- [設問]:
A. 本文について、次の問いに答えよ。
(i) 番組で警告していたのは、どこの研究所の誰か。
(ii) 日本で想定している被害の程度として挙げられている風邪は何と何か。
(iii) 世界経済で起っている金融不安は、何にかかったようなものだとされているか。
B. 本文から、「1957年のアジア風邪、19」から「を招き、益々病状は悪化する。」までをそのまま抜き出せ。
C. 本文に名前が出てくる風邪をすべて挙げよ。

- [原文]:

>>>>

2008-11-13 09:58:43 | 経済学
 新型インフルエンザがもし流行すれば日本では十分な手が打たれていないので危ないですよと昨晩の「朝日二ユースター」『ニュースの深層』というケーブルテレビの番組で、公衆衛生研究所の岡田晴恵さんという方が警告しておられた。
 1957年のアジア風邪、1968年のホンコン風邪程度の被害は想定しているが、世界で3000万人以上の犠牲者を出した1910年のスペイン風邪以上のパンデミック(大流行)に発展する事態は日本では想定していないそうだ。
 いま世界経済で起っている金融不安は経験がない悪性のインフルエンザにかかったようなものである。既定のワクチンでは効果がない。短期間に爆発的に病人が増える。つぎつぎパニックが広がる。パニックが悪の連鎖を招き、益々病状は悪化する。

<<<<

- [データ抜粋]:
>>>>

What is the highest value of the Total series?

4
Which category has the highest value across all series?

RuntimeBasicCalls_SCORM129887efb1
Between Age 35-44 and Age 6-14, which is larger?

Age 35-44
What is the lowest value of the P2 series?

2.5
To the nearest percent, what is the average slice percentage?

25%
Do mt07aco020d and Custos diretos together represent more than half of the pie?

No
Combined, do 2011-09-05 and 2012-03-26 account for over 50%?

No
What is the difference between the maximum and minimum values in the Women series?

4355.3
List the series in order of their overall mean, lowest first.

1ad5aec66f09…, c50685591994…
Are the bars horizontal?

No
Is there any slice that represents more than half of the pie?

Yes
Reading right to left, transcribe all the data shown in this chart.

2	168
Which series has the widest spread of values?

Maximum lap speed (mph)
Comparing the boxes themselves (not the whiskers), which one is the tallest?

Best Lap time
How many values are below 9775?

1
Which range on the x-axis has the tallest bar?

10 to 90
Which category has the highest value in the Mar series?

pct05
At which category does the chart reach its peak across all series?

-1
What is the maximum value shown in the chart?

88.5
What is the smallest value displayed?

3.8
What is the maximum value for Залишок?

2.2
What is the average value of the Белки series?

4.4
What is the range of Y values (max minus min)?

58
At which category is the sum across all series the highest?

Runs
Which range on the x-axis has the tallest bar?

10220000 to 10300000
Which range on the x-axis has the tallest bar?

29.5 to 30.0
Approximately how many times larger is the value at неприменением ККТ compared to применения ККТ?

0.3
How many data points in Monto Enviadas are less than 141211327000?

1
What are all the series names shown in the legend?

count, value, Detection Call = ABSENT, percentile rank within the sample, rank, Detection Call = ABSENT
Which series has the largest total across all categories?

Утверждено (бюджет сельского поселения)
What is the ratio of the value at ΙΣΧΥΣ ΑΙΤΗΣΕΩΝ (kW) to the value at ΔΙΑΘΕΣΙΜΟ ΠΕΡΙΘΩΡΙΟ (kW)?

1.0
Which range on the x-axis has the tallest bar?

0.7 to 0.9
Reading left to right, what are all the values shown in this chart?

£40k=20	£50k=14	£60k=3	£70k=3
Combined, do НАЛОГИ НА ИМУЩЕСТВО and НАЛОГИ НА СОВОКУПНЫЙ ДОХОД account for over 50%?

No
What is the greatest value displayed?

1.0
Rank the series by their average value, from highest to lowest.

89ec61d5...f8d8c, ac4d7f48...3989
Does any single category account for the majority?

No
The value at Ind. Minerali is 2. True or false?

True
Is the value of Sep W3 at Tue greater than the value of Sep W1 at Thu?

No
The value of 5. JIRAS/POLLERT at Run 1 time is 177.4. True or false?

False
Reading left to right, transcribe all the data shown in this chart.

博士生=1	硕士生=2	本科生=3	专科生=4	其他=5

<<<<

- [解答結果]:
A.
(i) 公衆衛生研究所の岡田晴恵さん
(ii) 1957年のアジア風邪と1968年のホンコン風邪
(iii) 経験がない悪性のインフルエンザ

B.
1957年のアジア風邪、1968年のホンコン風邪程度の被害は想定しているが、世界で3000万人以上の犠牲者を出した1910年のスペイン風邪以上のパンデミック(大流行)に発展する事態は日本では想定していないそうだ。
 いま世界経済で起っている金融不安は経験がない悪性のインフルエンザにかかったようなものである。既定のワクチンでは効果がない。短期間に爆発的に病人が増える。つぎつぎパニックが広がる。パニックが悪の連鎖を招き、益々病状は悪化する。

C. アジア風邪、ホンコン風邪、スペイン風邪